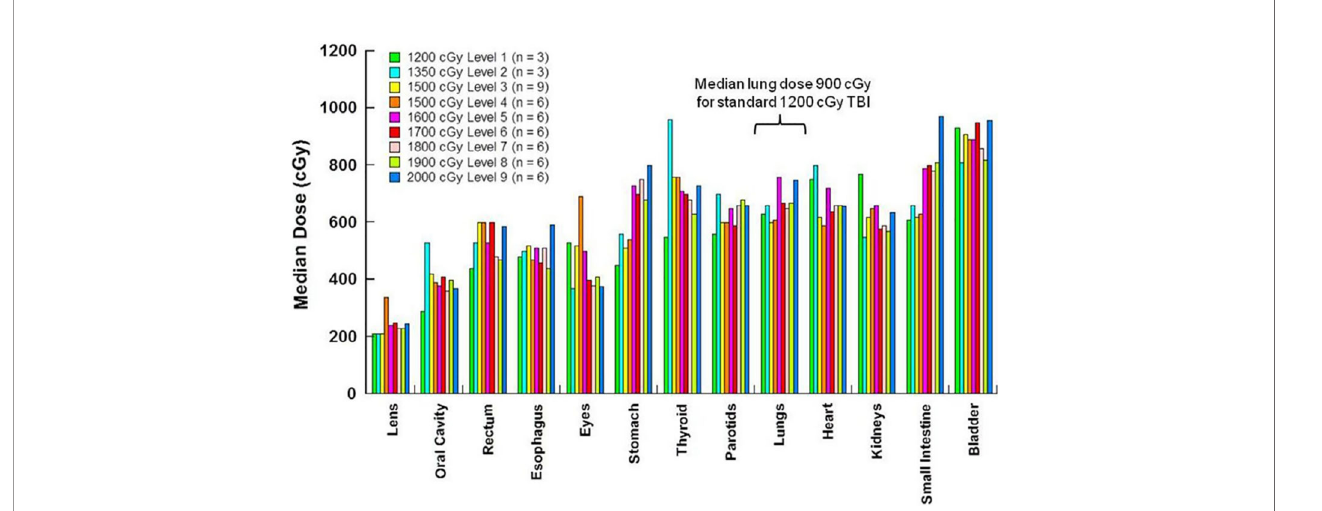
FIGURE 6 | TMLI median organ dose by phase 1 dose levels the dose levels and number of patients at each dose levels are indicated the doses plotted are average for the patient at each dose level.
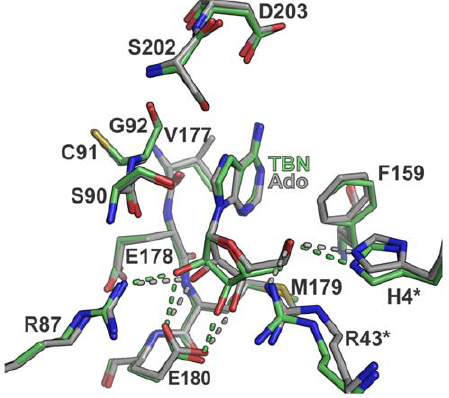
Figure 6. The binding mode of tubercidin. Structural comparison between the BsPNP233-TBN (carbon atoms in green ) and BsPNP233- Ado (carbon atoms in grey ) complexes. Dashed lines indicate hydrogen bonds and are colored according to their respective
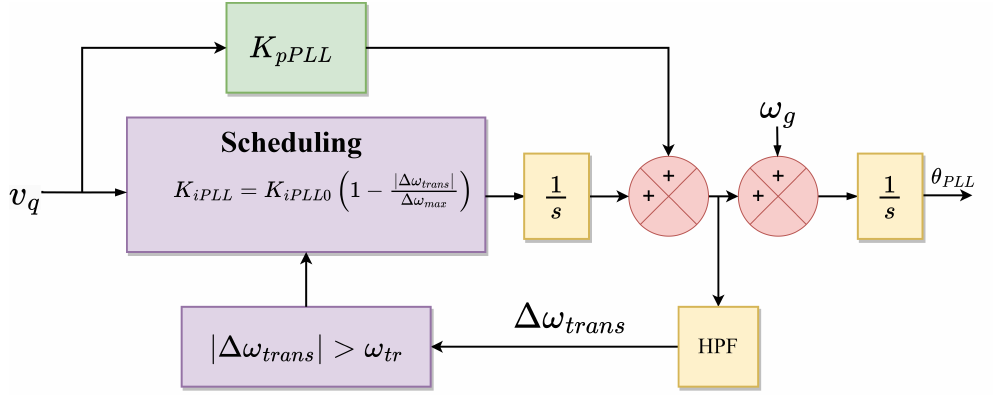
Figure 16. Approach 3 [112].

================

• INSTRUCTIONS TO FOLLOW: What the answer must hold is the exact text of every line from the one containing "Figure 6. The" through the end of the data, minus any pictures.

• EXERCISE SOLUTION:
Figure 6. The binding mode of tubercidin. Structural comparison between the BsPNP233-TBN (carbon atoms in green ) and BsPNP233- Ado (carbon atoms in grey ) complexes. Dashed lines indicate hydrogen bonds and are colored according to their respective
Figure 16. Approach 3 [112].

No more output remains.